Curse of the Devil opens with Irineus Daninsky in armour fighting Bathory’s hubby. Upon slaying the evil count he arrests the countess and her followers post-haste. The women are promptly executed; the followers are thrown off the castle bridge with nooses around their necks and the Countess gets the old “burned at the stake” treatment. Wow! That is one hella-stylish and enthusiastic opening scene! One of the best non-werewolf openings of a werewolf film ever I would say! The story is fairly wacky, but it is more coherent than many of the werewolf films I’ve seen during this feature. Most of you are probably familiar with the history of Countess Elizabeth Bathory; those who are not; the bloody lady of Cachtice was allegedly responsible for the torture and death of hundreds of young women whose blood she apparently bathed in to maintain her youth. This has absolutely no relevance to this story whatsoever. In Curse of the Devil, Bathory appears to be engaging in some manner of satanic ritual when Irineus Daninsky and his men come to arrest her.
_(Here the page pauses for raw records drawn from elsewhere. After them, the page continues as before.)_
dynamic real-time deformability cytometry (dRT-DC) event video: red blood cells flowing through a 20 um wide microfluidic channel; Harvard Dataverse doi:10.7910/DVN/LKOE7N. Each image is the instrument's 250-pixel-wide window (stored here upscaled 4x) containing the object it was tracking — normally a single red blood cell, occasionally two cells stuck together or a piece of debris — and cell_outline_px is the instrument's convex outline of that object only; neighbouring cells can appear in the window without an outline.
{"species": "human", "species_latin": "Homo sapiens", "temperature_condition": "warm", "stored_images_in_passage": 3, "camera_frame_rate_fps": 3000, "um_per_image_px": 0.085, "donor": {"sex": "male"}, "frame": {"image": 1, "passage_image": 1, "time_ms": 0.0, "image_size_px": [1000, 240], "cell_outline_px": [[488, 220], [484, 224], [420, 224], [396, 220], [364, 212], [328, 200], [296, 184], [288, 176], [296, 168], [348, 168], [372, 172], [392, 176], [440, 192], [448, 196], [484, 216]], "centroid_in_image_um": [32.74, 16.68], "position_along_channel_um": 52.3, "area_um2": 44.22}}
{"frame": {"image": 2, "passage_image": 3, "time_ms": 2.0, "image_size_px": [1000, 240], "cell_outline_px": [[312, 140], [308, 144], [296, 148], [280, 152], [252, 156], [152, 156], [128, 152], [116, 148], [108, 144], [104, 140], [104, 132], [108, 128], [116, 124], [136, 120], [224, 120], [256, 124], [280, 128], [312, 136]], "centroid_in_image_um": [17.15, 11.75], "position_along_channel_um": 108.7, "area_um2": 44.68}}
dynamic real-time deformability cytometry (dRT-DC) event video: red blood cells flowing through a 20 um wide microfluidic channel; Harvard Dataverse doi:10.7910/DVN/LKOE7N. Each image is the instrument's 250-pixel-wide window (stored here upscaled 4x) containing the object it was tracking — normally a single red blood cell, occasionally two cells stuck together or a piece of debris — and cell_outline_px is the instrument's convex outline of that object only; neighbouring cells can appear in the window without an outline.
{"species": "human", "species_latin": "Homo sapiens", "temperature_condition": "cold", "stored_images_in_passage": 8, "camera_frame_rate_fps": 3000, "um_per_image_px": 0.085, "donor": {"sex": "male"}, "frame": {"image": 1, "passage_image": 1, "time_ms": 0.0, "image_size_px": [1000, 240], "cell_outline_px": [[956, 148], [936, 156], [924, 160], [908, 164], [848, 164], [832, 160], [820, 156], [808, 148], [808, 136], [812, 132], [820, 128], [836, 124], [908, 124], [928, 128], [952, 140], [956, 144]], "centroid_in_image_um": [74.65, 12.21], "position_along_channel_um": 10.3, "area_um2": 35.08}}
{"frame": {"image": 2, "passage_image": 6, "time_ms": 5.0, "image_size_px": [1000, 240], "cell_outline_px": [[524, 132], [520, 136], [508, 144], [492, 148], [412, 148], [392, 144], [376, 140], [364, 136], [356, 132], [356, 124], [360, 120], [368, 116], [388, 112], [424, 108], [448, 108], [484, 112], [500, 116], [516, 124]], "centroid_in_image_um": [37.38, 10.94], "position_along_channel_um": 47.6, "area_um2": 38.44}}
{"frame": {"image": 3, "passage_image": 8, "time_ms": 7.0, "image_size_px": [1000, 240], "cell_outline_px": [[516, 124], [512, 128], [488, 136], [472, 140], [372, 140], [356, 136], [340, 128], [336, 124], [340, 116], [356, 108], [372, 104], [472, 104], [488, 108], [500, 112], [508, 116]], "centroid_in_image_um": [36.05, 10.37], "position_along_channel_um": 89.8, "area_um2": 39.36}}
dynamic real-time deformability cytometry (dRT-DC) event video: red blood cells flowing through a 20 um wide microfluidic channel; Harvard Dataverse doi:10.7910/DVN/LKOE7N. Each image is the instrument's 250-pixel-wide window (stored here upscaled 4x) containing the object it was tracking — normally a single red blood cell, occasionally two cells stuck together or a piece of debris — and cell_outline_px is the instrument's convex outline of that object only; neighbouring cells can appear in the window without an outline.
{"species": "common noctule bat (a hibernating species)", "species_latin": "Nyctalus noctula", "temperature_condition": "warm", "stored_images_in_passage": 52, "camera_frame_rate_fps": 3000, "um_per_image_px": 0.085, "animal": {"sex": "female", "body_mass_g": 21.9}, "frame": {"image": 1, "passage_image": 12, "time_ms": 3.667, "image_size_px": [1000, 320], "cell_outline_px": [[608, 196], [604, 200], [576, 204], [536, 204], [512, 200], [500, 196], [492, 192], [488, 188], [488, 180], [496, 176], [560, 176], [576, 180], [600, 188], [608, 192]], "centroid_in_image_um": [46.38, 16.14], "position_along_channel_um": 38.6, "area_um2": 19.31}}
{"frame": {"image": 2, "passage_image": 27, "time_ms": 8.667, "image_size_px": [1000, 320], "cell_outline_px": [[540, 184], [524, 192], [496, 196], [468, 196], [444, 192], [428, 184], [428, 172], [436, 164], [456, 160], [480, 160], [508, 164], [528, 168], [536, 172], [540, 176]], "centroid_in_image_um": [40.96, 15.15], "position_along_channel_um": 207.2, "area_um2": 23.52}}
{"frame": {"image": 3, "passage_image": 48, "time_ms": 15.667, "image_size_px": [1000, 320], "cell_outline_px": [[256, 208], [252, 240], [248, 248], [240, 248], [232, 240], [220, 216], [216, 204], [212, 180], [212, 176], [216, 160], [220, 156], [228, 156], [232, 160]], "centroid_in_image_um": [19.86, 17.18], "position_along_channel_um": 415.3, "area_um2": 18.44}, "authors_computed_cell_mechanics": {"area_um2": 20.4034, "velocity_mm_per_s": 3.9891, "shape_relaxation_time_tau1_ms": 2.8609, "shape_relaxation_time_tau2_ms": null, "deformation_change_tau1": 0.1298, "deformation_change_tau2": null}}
Furthermore she has the ability to enact a curse suggesting she is possibly a witch. Bathory is generally associated with vampirism not witchcraft and werewolves, but what the hell, worked for me!
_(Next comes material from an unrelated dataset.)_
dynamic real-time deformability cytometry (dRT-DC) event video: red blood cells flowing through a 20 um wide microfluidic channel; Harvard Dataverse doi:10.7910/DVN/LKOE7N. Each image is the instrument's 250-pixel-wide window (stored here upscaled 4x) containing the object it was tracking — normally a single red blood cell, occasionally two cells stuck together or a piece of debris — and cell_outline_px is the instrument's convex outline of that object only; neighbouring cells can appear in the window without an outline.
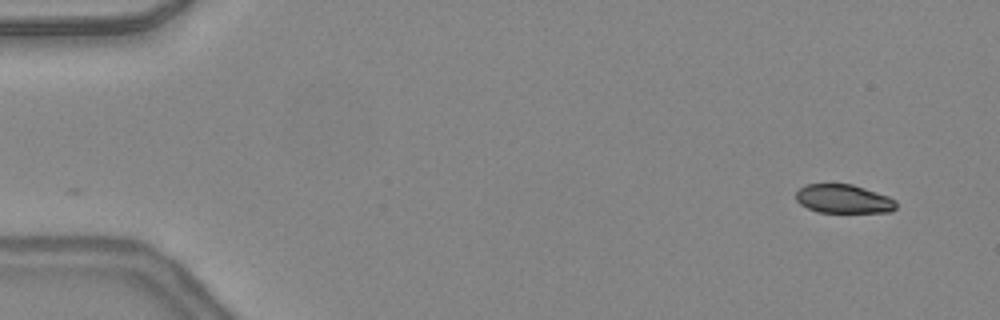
{"species": "common noctule bat (a hibernating species)", "species_latin": "Nyctalus noctula", "temperature_condition": "warm", "stored_images_in_passage": 45, "camera_frame_rate_fps": 3000, "um_per_image_px": 0.085, "animal": {"sex": "female", "body_mass_g": 24.6, "forearm_length_mm": 56.2}, "frame": {"image": 1, "passage_image": 1, "time_ms": 0.0, "image_size_px": [1000, 320], "cell_outline_px": [[896, 208], [892, 212], [820, 212], [808, 208], [800, 204], [796, 200], [796, 192], [804, 184], [852, 184], [888, 196], [896, 200]], "centroid_in_image_um": [71.7, 16.9], "position_along_channel_um": 13.3, "area_um2": 16.76}}
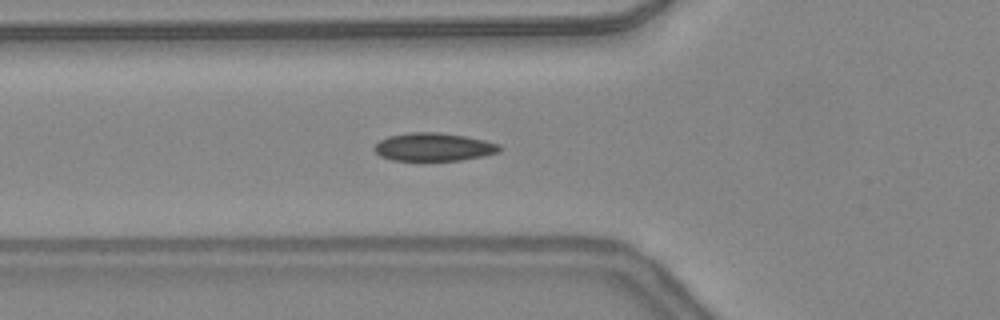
{"frame": {"image": 2, "passage_image": 15, "time_ms": 4.667, "image_size_px": [1000, 320], "cell_outline_px": [[500, 152], [484, 156], [460, 160], [392, 160], [380, 156], [372, 148], [380, 140], [388, 136], [412, 132], [440, 132], [464, 136], [484, 140], [500, 144]], "centroid_in_image_um": [36.86, 12.49], "position_along_channel_um": 88.9, "area_um2": 20.46}}
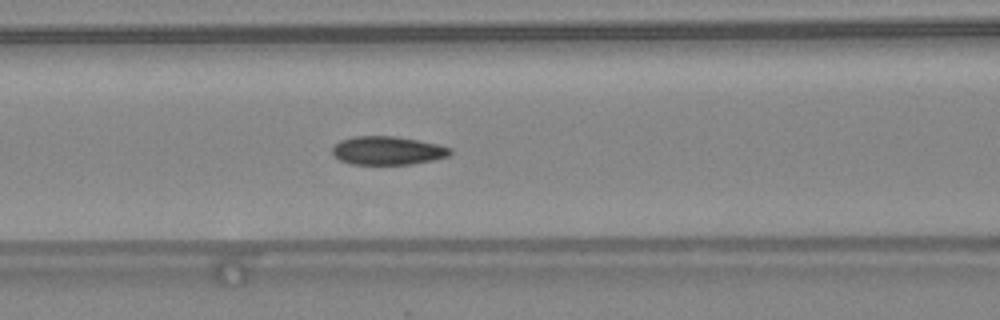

Waldemar feels deep regret about the unfortunate death of the gypsy. So much regret he can’t even give his condolences and instead sends his lackey to give them a small bag of coins. Of course, the curse has been foretold so he is screwed regardless. Can’t undo a foretold curse ya’ll! I must say the gypsy’s method of “marking” Waldemar with the wolf curse was a unique one. It is the first and only instance I can recall of spilling one’s own blood on the skull of a wolf and than clamping said wolf’s jaw onto the chest of the intended! I love it!! I really dig how all these Spanish werewolf films mix in all manner of other sub-genres but still manage to make the werewolf the focus. Paul Naschy always gives a real angsty, hand-wringing performance. I love the classic half-man, half-wolf makeup he sports. He always puts his heart into his performance; knocking shit over, destroying furniture, clutching at himself as he transforms into the thing he hates. Waldemar falls in love with the first attractive woman he meets and she curses him. Than he falls in love with the second attractive woman he meets. It is often said in werewolf films that love can save a man from the werewolf curse. Frankly I’ve yet to see it ever happen! Waldemar’s woman does stay by his side right up to the end however. Some Naschy flicks have some rather dubious dubbing, but Curse of the Devil is not bad at all. I would prefer to hear it in Spanish with subtitles, but alas, this has been a difficult task finding subtitled Naschy films. I thoroughly enjoyed Curse of the Devil. It is well shot, has great sets and costumes, an entertaining story, nice werewolf makeup and transformations, gore, nudity and the fabulous Paul Naschy. If you are a fan of Naschy, you have probably already seen Curse of the Devil. But if you are looking to discover my man for the first time this is a great place to start. Carlos Aured’s delightful Spanish horror film is one of the best of its breed in my opinion. Curse of the Devil comes highly recommended!